Some time back, over on Facebook, a reader expressed herself rather vehemently about what "a terrible story" my own "Radiant Doors" was.

I was not offended, because I knew what she was saying:  That it upset her to read.  That it made her unhappy.  That it told her horrific things she didn't want to know.  That was indeed the kind of story it was.  I know, I wrote it.  And I can remember what a depressing moment it was when I got the idea for "Radiant Doors" and knew I was going to have to write it.

The story's premise is that one day radiant doors open in the air in countries around the world.  Through those doors millions of refugees come pouring -- people who have been hideously and in some cases grotesquely abused.

They come from our future.

The story is seen through the eyes of a relief worker, a woman who has been driven to the edge by the horrific things she's seen and heard and the awareness that every day that future is twenty-four hours closer than it was the day before.

It is a story that goes beyond bleak.  It is a story about the human capacity for evil.

Not long after the story was published, a former Clarion West student came to my house to drop off an invitation to his wedding.  His fiance was a rabbi and at one point, she took my wife  aside, said that she'd just read it, and then asked, "How can you sleep beside him, knowing he has those things inside his head?"

Marianne, God bless her, smiled and said, "Oh, they're not in his head anymore.  They're in yours."

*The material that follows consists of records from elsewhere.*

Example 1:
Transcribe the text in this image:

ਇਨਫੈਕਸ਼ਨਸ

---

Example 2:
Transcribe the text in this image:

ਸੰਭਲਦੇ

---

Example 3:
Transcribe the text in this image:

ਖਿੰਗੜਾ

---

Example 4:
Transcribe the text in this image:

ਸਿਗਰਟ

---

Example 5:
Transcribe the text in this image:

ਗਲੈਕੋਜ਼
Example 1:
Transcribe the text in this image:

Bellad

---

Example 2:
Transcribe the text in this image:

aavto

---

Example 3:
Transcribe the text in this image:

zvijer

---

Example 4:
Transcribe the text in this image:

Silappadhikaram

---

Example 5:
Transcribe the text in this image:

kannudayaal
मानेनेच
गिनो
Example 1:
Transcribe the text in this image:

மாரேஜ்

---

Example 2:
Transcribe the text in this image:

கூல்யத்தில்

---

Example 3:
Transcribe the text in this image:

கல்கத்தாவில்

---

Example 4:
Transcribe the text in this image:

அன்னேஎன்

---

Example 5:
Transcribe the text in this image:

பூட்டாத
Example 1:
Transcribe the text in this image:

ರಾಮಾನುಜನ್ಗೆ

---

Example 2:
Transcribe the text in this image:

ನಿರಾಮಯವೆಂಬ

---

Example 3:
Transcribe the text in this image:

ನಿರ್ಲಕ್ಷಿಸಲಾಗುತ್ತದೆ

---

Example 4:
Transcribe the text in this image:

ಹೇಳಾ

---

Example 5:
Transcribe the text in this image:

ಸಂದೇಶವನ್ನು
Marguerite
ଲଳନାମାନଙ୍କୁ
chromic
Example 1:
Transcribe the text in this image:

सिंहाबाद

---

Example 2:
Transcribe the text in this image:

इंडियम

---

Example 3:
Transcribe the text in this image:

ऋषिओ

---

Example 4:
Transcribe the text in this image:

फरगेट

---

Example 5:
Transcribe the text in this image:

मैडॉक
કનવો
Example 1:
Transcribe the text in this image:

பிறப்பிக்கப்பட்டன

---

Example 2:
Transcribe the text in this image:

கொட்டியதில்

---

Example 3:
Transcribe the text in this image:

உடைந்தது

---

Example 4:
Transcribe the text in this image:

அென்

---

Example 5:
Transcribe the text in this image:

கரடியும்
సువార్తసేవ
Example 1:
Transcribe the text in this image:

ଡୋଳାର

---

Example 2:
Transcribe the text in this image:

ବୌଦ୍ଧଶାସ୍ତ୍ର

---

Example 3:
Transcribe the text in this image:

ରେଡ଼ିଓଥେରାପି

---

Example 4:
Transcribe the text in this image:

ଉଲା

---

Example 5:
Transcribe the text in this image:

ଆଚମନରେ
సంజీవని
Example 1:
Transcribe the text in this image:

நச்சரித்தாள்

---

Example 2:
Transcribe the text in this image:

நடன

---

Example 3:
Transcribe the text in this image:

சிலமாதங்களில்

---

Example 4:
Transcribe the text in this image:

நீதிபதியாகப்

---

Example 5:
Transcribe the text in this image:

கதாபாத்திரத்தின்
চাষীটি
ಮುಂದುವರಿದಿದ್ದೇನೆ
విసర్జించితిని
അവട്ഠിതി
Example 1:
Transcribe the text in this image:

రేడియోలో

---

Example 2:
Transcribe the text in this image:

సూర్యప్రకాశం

 I waited some time before posting this, because I didn't want it to seem that I was trying to convince the reader to like the story.  She came to it with an open mind and a writer can ask no more.

But her comment gave me the chance to answer a question that I know arises in many readers' minds:  Why would you write about such terrible things?

Because they exist.  Because the potential for them resides within all of us.  Because refusing to look at them does not make them go away.  Because periodically we must recognize all these hard truths.

I have no criticism of the reader who thought "Radiant Doors" was a terrible story.  It was only her phrasing that was a frazz imprecise, and in a social medium that is very close to casual conversation, that's very easily understood.

"Radiant Doors" is not a terrible story.  It's a very good story about terrible things.



*

3 comments:

David Stone said...

I wonder if that person ever read "The Dead", it seems like a more obvious choice for most soul-scarring short story. Especially the job interview question...

Mark Pontin said...

'It's a very good story about terrible things.'

Yes, it is. So is 'Wild Minds.' (I thought, too, that your novella 'Griffin's Egg' was criminally underrated.)

And since you clearly know that, since you've directly stated it, I am going to be slightly churlish here. I apologize. But perhaps at some point you'll take a break from Darger & Surplus and dragons -- however profitable and entertained the audience for such fiction might be -- and take the chance to write more stories like 'Radiant Doors'?


Ken Houghton said...

"Marianne, God bless her, smiled and said, 'Oh, they're not in his head anymore. They're in yours.'"

You do know you married above you, don't you?